| Directions for this task |
Copy each line of the listing below where the word "test" turns up.

| Records for this exercise |
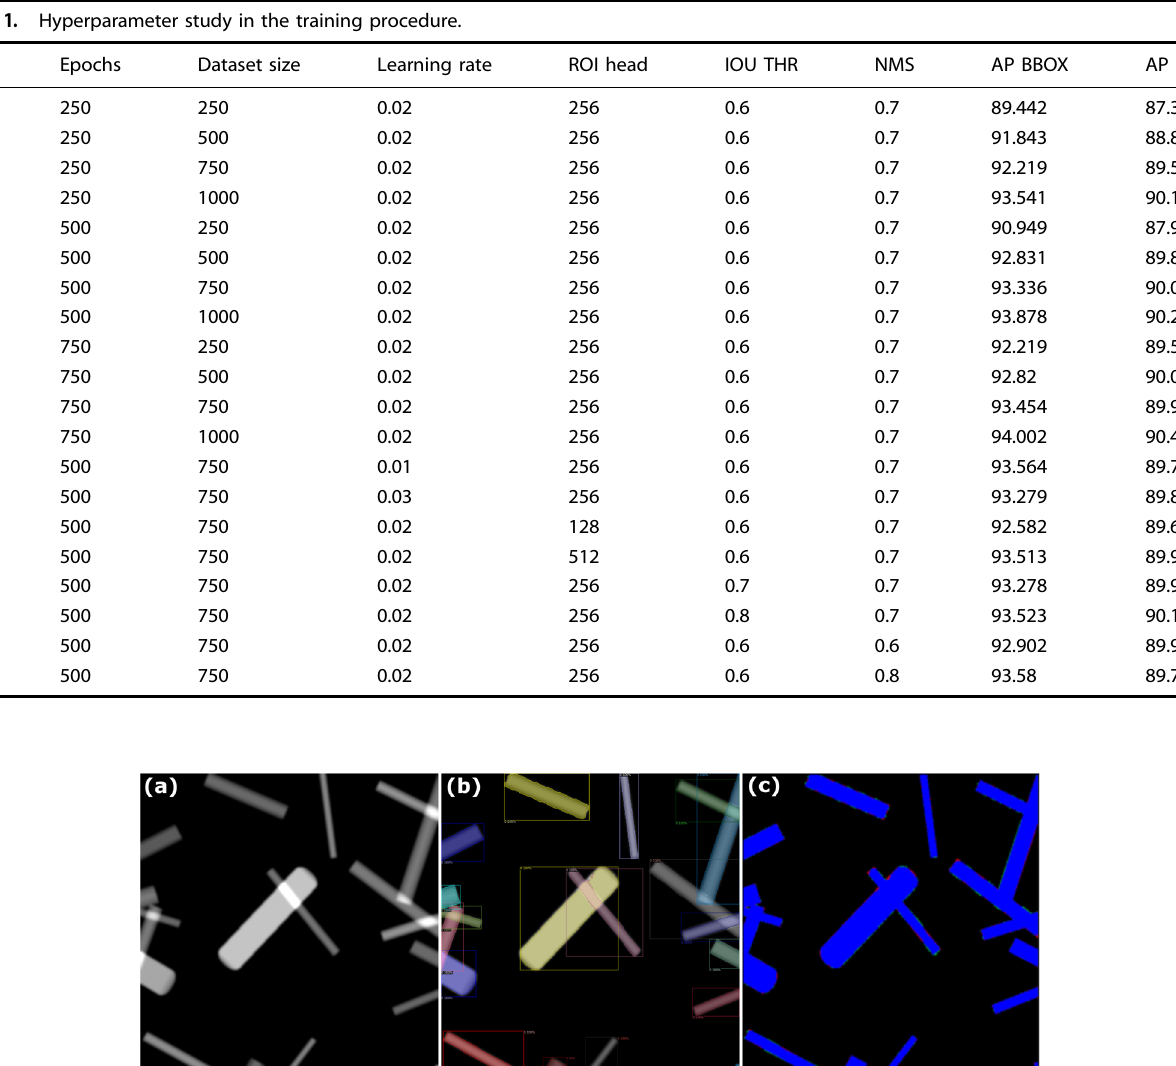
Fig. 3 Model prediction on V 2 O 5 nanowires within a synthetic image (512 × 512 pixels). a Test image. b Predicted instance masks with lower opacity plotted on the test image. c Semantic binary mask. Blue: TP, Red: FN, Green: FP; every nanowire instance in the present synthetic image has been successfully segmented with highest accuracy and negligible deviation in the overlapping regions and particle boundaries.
---
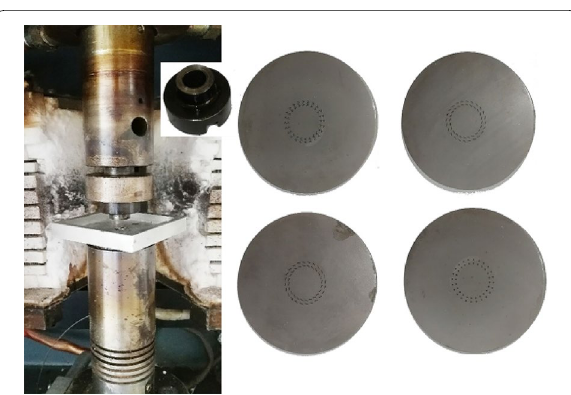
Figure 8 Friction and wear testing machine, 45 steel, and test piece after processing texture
...
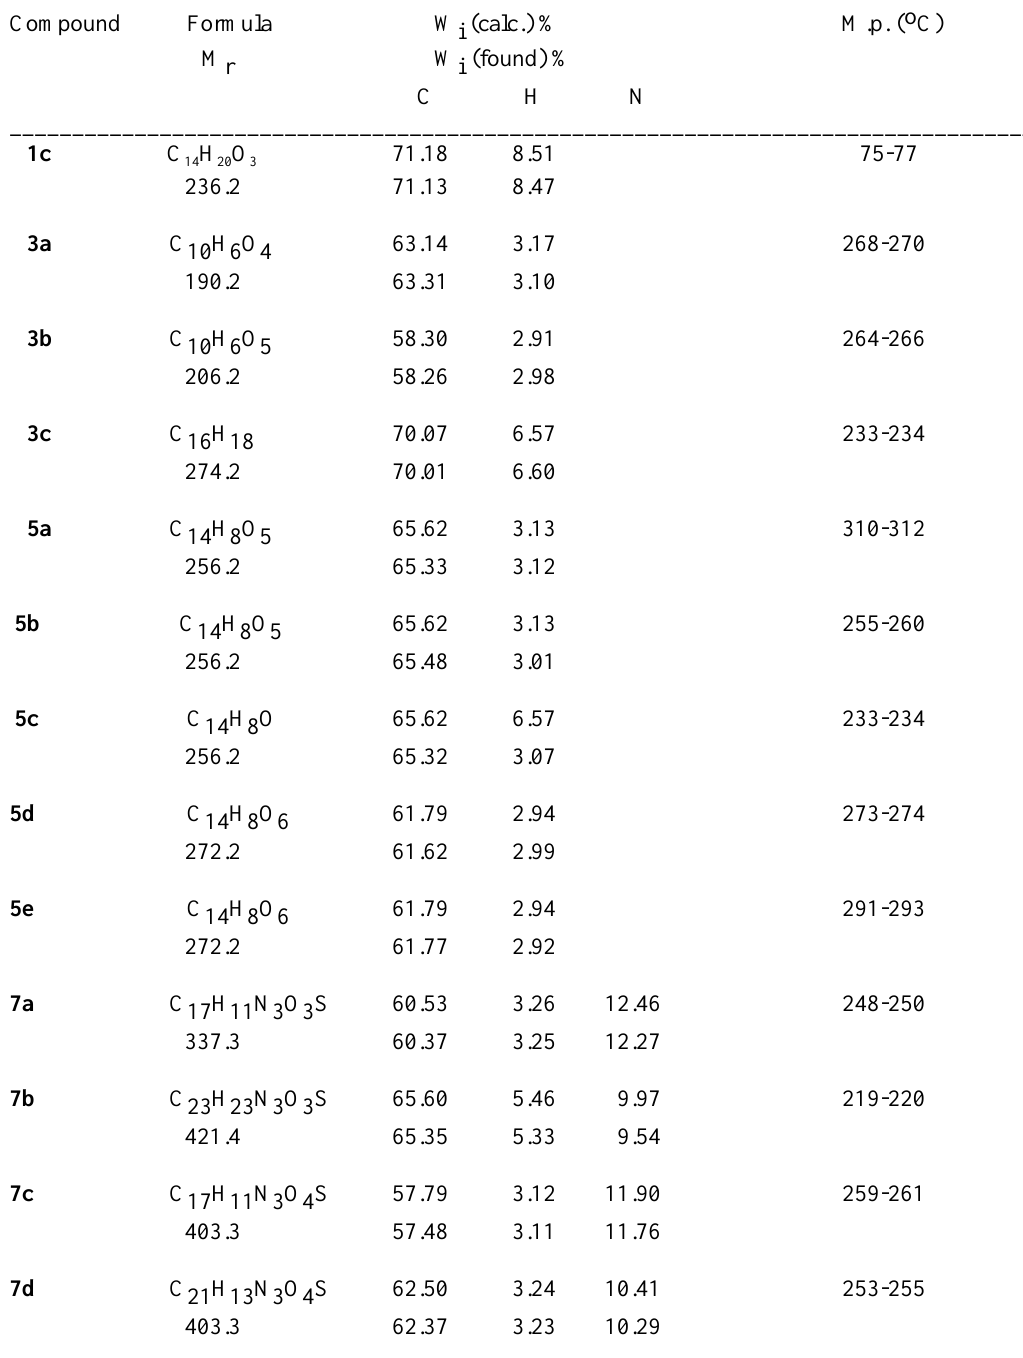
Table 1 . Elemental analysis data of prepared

| Problem solution |
Fig. 3 Model prediction on V 2 O 5 nanowires within a synthetic image (512 × 512 pixels). a Test image. b Predicted instance masks with lower opacity plotted on the test image. c Semantic binary mask. Blue: TP, Red: FN, Green: FP; every nanowire instance in the present synthetic image has been successfully segmented with highest accuracy and negligible deviation in the overlapping regions and particle boundaries.
Figure 8 Friction and wear testing machine, 45 steel, and test piece after processing texture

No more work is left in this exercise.